Las elecciones autonómicas no desmienten ni siquiera parcialmente este análisis. Buen número de obreros, agricultores y empleados sancionaron el resurgir de lo que los «progres» llaman la España negra, y quienes denuncian esta evolución, aquellos simpáticos bobos, también practican la evitación mediante la elección de su lugar de residencia y, más aún, la escuela en la que matriculan a sus hijos. No son menos separatistas en los hechos que los ricos a los que aborrecen si aquellos lo fueran y que el pueblo al que han traicionado su misión. Tan inconsecuentes como tajantes, se previenen precisamente contra aquello que proclaman querer. Preconizan la abolición de las fronteras para los demás, a la vez que erigen cuidadosamente las suyas. Celebran la mixidad y rehuyen la promiscuidad. Elogian el mestizaje pero eso no les compromete a nada salvo a intentar por todos los medios «arreglarle los papeles» a la niñera o a la empleada del hogar a la que pagan unos salarios mínimos propios de la época de la esclavitud. El «otro», palabra mágica que repiten sin cesar, aunque cultivando el exotismo desde la comodidad de su aislamiento. ¿Son cínicos?¿Son duales? No, son víctimas de sí mismos. Son móviles, flexibles, fluidos, rápidos y tienen como figura protectora a Mercurio, el dios de las sandalias del viento, cuando los edificios en los que viven son como cajas fuertes, protegidos por sucesivos códigos digitales e interfonos. La mezcolanza que les encanta y la apertura que los enorgullece son esencialmente turísticas. Dan gracias a la técnica por haber abolido las distancias y, con ello, la oposición entre lo cercano y lo lejano: todo cuanto tenía el sello misterioso de lo que no les era próximo está disponible aquí, todas las músicas, todas las cocinas, todos los sabores, todos los productos y todos los nombres de la tierra se encuentran en la «tienda». Les gusta ver su deambular glotón por los pasillos del gran bazar del parlamento como una victoria del nomadismo sobre los prejuicios chovinistas. Le imprimen así el marchamo de lo ideal a la sociedad mercantil. Moral que no es convincente. Pecado capital para una moral: se les va la fuerza por la boca. Les opondré la de un pensador pos moderno como Claude Lévi-Strauss, célebre antropólogo que pronunció en la UNESCO, en 1952, una conferencia que marcará un hito: «Raza e historia», en la que recuerda que «Cada uno llama barbarie a lo que es ajeno a su costumbre».
Veinte años después, pronuncia en el mismo sitio otra conferencia: «Raza y cultura», con la que, en presencia de los delegados mayoritarios y estupefactos del tercer mundo, causó escándalo.

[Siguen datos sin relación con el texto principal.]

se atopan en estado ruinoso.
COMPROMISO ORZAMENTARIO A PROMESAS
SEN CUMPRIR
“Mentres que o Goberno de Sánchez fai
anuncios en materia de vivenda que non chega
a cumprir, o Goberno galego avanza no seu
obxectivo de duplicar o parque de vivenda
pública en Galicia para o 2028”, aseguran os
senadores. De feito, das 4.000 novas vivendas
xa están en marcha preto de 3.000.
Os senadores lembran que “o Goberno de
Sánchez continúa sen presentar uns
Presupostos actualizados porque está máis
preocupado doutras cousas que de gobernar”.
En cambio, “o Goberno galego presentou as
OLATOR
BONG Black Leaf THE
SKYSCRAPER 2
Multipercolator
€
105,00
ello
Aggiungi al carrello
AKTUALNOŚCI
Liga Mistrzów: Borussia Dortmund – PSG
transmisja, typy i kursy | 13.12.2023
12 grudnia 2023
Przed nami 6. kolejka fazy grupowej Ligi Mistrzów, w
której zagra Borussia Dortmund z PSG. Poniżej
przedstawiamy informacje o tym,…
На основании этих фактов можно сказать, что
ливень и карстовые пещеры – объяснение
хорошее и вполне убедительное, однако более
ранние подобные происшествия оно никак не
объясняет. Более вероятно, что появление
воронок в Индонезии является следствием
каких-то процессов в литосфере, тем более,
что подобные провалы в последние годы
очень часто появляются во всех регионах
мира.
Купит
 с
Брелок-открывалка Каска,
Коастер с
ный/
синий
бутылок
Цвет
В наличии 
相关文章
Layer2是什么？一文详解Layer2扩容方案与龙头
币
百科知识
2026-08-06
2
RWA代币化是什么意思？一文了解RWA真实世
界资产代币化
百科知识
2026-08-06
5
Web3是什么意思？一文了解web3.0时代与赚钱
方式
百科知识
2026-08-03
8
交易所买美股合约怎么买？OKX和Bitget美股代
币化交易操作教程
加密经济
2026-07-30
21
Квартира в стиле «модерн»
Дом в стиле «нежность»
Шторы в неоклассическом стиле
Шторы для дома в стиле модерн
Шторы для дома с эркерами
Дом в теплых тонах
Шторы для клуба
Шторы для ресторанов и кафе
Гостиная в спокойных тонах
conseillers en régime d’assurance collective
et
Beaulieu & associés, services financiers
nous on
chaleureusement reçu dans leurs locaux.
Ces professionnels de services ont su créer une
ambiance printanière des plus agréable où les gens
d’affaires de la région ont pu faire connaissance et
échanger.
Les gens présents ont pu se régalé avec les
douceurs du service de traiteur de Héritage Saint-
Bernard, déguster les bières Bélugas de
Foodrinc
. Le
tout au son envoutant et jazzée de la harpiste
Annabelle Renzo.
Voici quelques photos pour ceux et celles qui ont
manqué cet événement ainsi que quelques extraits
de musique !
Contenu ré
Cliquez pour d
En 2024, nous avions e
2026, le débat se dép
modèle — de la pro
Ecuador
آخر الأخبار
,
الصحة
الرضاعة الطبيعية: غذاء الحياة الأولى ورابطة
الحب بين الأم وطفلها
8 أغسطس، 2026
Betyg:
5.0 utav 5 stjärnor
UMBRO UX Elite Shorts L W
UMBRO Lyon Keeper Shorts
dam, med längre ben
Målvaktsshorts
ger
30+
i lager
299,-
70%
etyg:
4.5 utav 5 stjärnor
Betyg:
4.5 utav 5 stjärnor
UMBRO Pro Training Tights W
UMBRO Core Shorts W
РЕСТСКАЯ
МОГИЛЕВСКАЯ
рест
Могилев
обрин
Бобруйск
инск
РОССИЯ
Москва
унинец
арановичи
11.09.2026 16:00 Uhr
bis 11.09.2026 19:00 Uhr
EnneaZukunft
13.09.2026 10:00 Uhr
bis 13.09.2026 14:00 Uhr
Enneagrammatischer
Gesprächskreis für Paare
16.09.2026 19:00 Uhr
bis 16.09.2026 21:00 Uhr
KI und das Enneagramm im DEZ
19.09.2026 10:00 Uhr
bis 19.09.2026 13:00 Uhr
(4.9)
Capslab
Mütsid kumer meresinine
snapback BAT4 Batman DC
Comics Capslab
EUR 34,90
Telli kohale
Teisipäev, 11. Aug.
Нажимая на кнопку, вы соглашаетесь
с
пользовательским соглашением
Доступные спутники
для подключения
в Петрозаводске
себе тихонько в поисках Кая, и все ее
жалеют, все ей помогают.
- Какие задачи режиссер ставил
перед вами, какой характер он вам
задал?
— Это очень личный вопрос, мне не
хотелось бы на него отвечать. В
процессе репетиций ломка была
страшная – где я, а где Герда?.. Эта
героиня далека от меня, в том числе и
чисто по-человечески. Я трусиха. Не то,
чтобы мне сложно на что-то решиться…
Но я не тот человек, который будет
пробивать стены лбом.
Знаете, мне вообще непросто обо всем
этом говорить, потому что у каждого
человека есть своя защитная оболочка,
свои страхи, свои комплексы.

Había escrito el breviario del antirracismo cuya doctrina dejo a los lectores y que se puede resumir en cuatro puntos fundamentales que no vamos a discutir aquí, pero Lévi-Strauss avisa solemnemente: «No podríamos catalogar bajo la misma rubrica o imputar automáticamente al mismo prejuicio la actitud de los individuos o de los grupos cuya fidelidad a ciertos valores convierte total o parcialmente en extraños a otros valores».
No hay que confundir, por lo tanto, racismo con guardar las distancias. «No es en absoluto culpable ubicar una manera de vivir o de pensar por encima de todas las demás y sentirse poco atraído por unos u otros cuyo modo de vida, respetable en sí mismo, se aleja muy mucho del modo de vida al que se está tradicionalmente unido».
Enrique Area Sacristán.
Teniente Coronel de Infantería. (R)
Doctor por la Universidad de Salamanca.